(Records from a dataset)
--------------------------------
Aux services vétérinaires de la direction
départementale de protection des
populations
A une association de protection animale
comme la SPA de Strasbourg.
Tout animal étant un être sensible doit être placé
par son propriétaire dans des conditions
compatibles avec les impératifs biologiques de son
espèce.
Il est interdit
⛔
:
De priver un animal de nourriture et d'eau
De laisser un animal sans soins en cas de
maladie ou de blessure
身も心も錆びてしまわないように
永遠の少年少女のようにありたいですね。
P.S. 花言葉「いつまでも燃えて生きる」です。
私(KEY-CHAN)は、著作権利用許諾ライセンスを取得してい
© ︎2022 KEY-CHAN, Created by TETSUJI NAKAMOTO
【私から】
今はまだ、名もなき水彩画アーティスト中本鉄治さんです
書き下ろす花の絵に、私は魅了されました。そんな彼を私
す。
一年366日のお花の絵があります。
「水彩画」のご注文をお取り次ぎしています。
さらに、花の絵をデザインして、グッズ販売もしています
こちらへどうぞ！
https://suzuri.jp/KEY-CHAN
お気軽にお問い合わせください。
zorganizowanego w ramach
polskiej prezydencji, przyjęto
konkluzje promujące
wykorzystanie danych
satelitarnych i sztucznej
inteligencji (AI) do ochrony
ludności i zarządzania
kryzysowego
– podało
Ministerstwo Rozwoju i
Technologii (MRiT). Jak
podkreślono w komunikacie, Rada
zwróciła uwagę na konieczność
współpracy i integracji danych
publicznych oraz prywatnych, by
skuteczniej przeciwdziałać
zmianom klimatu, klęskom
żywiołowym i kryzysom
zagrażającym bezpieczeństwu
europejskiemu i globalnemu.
--------------------------------
__Activity__.
Reproduce exactly, please, only the lines from the start of the data above to the line that contains "https://suzuri.jp/KEY-CHAN", with both ends kept.

__Answer to this problem__.
Aux services vétérinaires de la direction
départementale de protection des
populations
A une association de protection animale
comme la SPA de Strasbourg.
Tout animal étant un être sensible doit être placé
par son propriétaire dans des conditions
compatibles avec les impératifs biologiques de son
espèce.
Il est interdit
⛔
:
De priver un animal de nourriture et d'eau
De laisser un animal sans soins en cas de
maladie ou de blessure
身も心も錆びてしまわないように
永遠の少年少女のようにありたいですね。
P.S. 花言葉「いつまでも燃えて生きる」です。
私(KEY-CHAN)は、著作権利用許諾ライセンスを取得してい
© ︎2022 KEY-CHAN, Created by TETSUJI NAKAMOTO
【私から】
今はまだ、名もなき水彩画アーティスト中本鉄治さんです
書き下ろす花の絵に、私は魅了されました。そんな彼を私
す。
一年366日のお花の絵があります。
「水彩画」のご注文をお取り次ぎしています。
さらに、花の絵をデザインして、グッズ販売もしています
こちらへどうぞ！
https://suzuri.jp/KEY-CHAN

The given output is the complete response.